Die alten Eliten hatten zwar in der kommunalen Verwaltung an Boden verloren, waren aber weiterhin in der lokalen Wirtschaft in Führungsverantwortung. Während der Planwirtschaft hatten sie sich gesellschaftlich gut verankert und ein persönliches Netzwerk durch Gefälligkeiten geschaffen. Von hier aus nahmen sie Einfluss auf die öffentliche Wahrnehmung und konnten so politische Macht zurück gewinnen. Die alten Eliten standen den neuen politischen Institutionen skeptisch gegenüber. Normativ hatten sie dieses weder verinnerlicht noch anerkannt. In ihrem Machtkampf mit der Nachwenderegierung scheuten sie nicht davor zurück, auch die aus dem "Westen" importierten demokratischen Institutionen zu diskreditieren. Der "Westen" wurde zum Sinnbild für alles, was zu dieser Zeit schief lief. Dieser Glaube wurde "durch ein Bewahren all jener traditionellen politischen Grundmuster bekräftigt, die sich von den vermuteten Einstellungen im Westen möglichst deutlich und weitgehend unterschieden." Dieses Defizit bildet die Grundlage auf dem sich der aufkommende Rechtsextremismus, der sich in Waldleben keineswegs in der Ermordung Amadeu Antonio Kiowas erschöpft, vollzog.

Neonazismus in der DDR

Feste rassistische und antisemitische Einstellungen gab es bereits vor der Wende. Neckel verweist auf das Jahr 1984, in dem Anwohnerinnen und Anwohner versuchten, das Wohnheim afrikanischer Vertragsarbeiterinnen und -arbeiter zu stürmen. Auch die Schändung des alten jüdischen Friedhofs und einer Gedenkstätte für die Toten der Roten Armee führt er als Beispiele auf. Diese Ideologien hatten damals jedoch keinen öffentlichen Raum. Nach der Wende konnte sich dieses Milieu zunächst frei entfalten: "In den ersten Sommern, die dem Herbst '89 folgten, zogen rechte Jugendliche wie Banden von Landsknechten durch die Stadt. Ein Zeltplatz wurde überfallen, ein Gasthof geplündert; Passanten, auch deutsche, wurden willkürlich auf der Straße zusammengetreten, Reisende aus Polen über den Bahnhof gejagt. Imbißbuden gingen in Flammen auf, und mehrmals wurde das Wohnheim der noch verbliebenen Vertragsarbeiter attackiert, später auch das Haus, in dem Aslybewerber untergebracht waren." Und dann folgte im Dezember die tödlich endende Hetzjagd auf Amadeu Antonio.
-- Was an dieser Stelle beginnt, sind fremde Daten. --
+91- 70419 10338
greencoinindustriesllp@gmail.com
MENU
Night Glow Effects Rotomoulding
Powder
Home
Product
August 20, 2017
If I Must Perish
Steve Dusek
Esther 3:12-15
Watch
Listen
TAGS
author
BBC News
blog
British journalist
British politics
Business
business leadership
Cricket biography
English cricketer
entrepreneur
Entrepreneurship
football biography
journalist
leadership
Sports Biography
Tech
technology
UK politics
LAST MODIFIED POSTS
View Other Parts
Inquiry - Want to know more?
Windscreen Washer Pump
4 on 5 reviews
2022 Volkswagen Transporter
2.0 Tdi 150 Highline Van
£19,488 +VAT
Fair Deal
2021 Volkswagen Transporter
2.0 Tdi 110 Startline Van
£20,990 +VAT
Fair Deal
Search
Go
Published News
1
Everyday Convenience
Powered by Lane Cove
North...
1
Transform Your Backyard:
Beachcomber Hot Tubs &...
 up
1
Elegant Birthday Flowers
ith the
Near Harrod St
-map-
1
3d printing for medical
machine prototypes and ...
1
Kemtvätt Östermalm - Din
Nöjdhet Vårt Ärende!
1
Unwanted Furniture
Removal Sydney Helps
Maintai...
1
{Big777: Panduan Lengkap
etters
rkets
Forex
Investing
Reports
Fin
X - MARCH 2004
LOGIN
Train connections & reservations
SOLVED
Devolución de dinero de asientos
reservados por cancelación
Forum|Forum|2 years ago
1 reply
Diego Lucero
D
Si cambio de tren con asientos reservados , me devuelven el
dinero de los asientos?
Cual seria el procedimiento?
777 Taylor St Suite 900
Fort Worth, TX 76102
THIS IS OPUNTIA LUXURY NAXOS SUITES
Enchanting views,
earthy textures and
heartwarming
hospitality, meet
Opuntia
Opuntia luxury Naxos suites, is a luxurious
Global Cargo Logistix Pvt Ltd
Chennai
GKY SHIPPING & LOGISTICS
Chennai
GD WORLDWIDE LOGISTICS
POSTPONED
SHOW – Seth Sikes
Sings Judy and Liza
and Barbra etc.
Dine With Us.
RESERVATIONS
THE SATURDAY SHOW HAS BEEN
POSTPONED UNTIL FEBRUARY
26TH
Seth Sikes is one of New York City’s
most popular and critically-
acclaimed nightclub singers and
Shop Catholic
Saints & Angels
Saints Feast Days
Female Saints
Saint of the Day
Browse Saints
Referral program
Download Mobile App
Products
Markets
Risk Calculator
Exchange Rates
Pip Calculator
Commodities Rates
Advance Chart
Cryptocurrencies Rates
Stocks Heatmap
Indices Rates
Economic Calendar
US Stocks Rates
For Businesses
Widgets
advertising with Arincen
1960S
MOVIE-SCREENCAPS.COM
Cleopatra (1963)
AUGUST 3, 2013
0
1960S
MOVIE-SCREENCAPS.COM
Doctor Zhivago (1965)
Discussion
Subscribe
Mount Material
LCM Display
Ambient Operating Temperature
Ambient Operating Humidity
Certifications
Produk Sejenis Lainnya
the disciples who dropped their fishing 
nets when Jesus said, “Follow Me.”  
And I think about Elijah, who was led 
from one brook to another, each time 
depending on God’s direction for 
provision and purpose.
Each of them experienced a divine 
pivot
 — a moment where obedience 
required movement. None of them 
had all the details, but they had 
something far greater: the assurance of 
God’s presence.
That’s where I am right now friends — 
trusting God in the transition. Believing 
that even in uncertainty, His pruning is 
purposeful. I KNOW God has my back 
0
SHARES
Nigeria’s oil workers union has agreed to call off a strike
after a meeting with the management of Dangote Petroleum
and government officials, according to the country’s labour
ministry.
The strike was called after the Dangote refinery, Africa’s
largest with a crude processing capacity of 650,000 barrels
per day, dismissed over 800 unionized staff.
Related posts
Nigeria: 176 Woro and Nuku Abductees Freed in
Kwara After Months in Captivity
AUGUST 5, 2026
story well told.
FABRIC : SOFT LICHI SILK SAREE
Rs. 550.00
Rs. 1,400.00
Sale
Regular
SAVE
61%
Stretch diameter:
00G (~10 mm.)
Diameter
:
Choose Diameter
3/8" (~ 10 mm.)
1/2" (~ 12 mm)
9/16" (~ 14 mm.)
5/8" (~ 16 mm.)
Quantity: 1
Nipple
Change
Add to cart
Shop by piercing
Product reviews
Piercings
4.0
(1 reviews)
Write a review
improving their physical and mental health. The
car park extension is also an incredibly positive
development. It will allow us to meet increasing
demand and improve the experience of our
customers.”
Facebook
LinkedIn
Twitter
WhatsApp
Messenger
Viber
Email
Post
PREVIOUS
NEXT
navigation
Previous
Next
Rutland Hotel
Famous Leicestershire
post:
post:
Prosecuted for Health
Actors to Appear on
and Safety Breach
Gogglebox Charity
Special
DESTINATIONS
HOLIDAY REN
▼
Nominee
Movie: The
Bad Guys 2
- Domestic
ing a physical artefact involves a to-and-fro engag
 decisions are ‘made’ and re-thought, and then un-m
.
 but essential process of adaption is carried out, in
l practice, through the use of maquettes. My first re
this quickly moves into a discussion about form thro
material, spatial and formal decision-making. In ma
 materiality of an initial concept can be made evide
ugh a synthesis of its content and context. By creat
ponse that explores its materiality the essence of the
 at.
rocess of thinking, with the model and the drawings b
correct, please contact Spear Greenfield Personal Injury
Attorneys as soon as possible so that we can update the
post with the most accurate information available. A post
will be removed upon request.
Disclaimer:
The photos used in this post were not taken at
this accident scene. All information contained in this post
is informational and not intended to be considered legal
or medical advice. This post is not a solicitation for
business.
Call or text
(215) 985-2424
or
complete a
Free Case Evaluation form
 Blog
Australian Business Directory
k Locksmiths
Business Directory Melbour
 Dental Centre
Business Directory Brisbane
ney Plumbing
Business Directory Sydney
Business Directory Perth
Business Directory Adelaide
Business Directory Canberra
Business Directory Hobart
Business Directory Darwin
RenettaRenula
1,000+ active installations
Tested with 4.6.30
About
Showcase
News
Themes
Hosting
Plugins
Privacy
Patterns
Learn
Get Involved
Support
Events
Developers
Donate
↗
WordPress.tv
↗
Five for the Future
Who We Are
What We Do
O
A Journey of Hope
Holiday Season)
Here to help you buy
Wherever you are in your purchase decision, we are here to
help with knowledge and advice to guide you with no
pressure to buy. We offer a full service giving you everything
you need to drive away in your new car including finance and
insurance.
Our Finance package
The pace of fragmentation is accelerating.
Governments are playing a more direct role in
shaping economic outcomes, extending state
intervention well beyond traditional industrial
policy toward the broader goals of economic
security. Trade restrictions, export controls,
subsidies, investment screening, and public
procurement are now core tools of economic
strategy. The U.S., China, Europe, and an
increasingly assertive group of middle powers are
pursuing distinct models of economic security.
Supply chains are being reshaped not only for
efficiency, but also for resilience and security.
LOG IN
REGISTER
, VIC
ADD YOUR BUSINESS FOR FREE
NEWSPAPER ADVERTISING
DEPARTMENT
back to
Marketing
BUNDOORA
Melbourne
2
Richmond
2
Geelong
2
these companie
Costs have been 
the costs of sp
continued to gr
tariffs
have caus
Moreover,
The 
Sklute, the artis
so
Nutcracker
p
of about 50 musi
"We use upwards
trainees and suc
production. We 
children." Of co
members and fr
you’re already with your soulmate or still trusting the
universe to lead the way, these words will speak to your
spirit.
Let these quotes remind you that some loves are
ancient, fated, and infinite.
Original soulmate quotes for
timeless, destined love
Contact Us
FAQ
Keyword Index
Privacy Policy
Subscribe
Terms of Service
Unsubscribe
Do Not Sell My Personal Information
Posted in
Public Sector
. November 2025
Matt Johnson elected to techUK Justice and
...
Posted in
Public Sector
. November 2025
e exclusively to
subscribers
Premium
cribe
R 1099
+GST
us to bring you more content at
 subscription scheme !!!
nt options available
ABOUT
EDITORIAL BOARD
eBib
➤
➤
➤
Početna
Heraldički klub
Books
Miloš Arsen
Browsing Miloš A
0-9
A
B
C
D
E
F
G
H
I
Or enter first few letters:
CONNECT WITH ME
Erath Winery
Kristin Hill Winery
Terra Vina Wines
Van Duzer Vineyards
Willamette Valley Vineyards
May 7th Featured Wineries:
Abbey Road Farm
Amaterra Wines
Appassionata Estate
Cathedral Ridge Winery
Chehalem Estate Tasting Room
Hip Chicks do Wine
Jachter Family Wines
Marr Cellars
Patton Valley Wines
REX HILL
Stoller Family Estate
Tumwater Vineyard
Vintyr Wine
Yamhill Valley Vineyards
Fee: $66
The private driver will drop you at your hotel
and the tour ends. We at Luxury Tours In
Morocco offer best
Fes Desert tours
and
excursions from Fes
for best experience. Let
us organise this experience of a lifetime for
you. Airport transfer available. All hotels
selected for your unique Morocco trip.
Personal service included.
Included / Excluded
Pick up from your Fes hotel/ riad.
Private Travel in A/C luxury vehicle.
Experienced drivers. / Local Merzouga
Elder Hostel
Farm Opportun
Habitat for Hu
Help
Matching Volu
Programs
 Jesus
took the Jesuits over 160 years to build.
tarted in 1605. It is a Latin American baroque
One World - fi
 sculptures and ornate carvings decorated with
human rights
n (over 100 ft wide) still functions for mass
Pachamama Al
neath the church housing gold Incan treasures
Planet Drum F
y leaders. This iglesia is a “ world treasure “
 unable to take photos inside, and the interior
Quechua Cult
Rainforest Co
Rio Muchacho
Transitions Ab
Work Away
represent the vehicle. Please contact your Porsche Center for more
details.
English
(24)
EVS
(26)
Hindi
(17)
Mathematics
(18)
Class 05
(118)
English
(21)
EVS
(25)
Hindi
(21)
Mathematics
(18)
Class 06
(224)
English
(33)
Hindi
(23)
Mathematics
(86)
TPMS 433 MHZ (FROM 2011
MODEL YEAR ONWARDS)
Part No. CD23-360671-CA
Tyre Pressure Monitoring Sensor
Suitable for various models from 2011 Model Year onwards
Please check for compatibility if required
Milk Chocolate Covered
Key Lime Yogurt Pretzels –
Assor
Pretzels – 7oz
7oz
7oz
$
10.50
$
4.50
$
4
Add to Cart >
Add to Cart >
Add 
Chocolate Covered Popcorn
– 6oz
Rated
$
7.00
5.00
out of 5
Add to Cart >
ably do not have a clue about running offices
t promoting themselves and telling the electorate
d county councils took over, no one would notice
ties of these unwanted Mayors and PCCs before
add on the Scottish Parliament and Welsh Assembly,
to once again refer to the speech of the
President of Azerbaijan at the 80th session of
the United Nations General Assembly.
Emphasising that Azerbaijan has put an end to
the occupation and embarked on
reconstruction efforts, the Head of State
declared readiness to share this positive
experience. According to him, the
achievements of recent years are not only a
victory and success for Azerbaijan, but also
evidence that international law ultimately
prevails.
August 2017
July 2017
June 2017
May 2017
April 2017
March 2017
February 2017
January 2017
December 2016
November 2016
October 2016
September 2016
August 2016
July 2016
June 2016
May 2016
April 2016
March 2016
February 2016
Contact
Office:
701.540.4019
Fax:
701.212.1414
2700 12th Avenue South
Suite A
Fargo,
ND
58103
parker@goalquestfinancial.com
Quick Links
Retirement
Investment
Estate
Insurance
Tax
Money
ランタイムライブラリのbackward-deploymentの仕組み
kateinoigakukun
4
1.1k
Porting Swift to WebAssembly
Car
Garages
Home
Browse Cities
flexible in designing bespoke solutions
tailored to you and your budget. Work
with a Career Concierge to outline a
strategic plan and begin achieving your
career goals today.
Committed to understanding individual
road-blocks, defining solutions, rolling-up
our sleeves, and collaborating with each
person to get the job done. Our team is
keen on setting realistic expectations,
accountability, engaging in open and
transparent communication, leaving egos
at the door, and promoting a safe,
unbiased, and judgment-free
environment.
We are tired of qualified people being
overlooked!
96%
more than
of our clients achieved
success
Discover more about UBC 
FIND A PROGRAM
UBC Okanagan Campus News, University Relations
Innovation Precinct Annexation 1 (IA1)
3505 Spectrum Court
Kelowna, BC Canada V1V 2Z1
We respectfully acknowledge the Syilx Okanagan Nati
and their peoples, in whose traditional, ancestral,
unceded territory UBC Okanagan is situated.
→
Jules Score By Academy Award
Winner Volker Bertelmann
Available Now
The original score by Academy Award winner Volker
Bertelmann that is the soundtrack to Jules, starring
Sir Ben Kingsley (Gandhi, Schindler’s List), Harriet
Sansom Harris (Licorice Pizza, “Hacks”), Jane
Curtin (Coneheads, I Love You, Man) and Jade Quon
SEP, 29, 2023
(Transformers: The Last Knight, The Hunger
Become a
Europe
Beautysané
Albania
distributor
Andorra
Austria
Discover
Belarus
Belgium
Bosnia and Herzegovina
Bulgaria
In einem eigenen Kapitel zeigt Neckel am Beispiel des lokalen Jugendclubs, wie die menschenfeindlichen Einstellungen gedeihen konnten. Zunächst tauchten gelegentlich Neonazis im örtlichen Jugendclub auf. Nachdem sie einmal Fuß gefasst hatten, erweiterten sie ihren Einflusskreis. Sie kontrollieren bald den Zutritt, bestimmten das Programm, spielten ihre Musik und begannen den Jugendclub nach ihren Vorstellungen umzudekorieren. Das Straftaten von hier geplant wurden und offensichtliche Symbole verwendet wurden, stieß nicht auf die Argwohn der Sozialarbeiterinnen vor Ort. Diese fühlten sich überfordert, klare antifaschistische Bekenntnisse unterblieben, Hilferufe an die öffentliche Verwaltung verhallten ungehört. Und auch in breiten Teilen der Bevölkerung fanden die Jugendlichen Rückhalt. Zwar wurden deren politischen Ansichten oft nicht geteilt und auch deren Gewalt stieß auf Ablehnung. Jedoch verband sie eine Reihe von Lebensprobleme miteinander. Ein gemeinsamer Vorrat von Wissen und Zeichen führt zu einem Einklang in der Wahrnehmung politischer Vorgänge. Ein falsch verstandenes Verständnis für die Jugendlichen ging mit der Tolerierung ihrer menschenverachtenden Ideologie einher.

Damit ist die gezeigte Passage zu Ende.